* _Passage provided_:
---------------

RABBI DR. YERACHMIEL GARFIELD
When Dr. Irvin Scott stood in front of Longfellow Hall at Harvard University and said he wanted to tell us his story, I assumed his lecture would be entertaining but not impactful. Soon, I found out how wrong I was. His talk was one of the most transformative lessons of the entire week at the prestigious university leadership program.
Young Irvin Scott grew up in a poor inner-city family and was not an inspired student. When his 9th grade English teacher assigned him a poem to memorize, he shrugged it off. Instead of ignoring him, his teacher believed in him and encouraged his work, which led him to successfully complete this project. This experience turned out to be a turning point in his life and put him on a path that led to a doctorate in education, a professorship at Harvard, and the leadership at the Bill and Melinda Gates Foundation where he managed a $300 million-dollar fund. Now as a professor of education in front of our group, Dr. Scott passionately recited his rendition of Robert Frost’s famous poem “The Road Less Traveled” in a manner that was deeply personal. Dr. Scott described to our group of school leaders how his early educational experience of success has guided his work and passion as an adult. By sharing the story of his early educational experience of success with us he was sharing what has guided his work and passion as an adult and allowed us to gain additional insight into his message. He explained that we all need to understand the importance and impact of knowing and sharing our own stories to be effective change leaders and to effectively set our school culture. When we own our stories, we make mindful decisions that move our schools in a positive direction. Surprisingly, even when the leader is unaware of his impact, it is often these very personal stories that create the organizational culture.

---------------

* _Stored items_:
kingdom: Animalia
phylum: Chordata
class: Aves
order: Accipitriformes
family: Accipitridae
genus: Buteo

---------------

* _Exercise objective_: Write the next part of the essay about Dr. Irvin Scott's talk, picking up after its final sentence. The stored items are separate material, unrelated to the essay about Dr. Irvin Scott's talk.

* _Task answer_:
Initially, I did not appreciate his message. As I reflected on the role of stories in Jewish life, in my personal life, and its impact on my professional life, his message crystallized.
Chumash is comprised of many stories. The entire Sefer Bereishis, which sets down the primary principles of our faith, is essentially a multi-generational story of faith and survival. As the Chumash continues, so does the story of our nation – as our people enter and exit Egypt and traverse the desert. The Chumash ends with the story of the Jewish nation preparing to enter the Jewish land of Eretz Yisrael. Likewise, Neviim are essentially books that continue the stories of our people as told by the prophets. This tradition of storytelling continued centuries later in the Talmud, which captures our oral tradition and is chock full of stories and anecdotes brimming with messages and morals.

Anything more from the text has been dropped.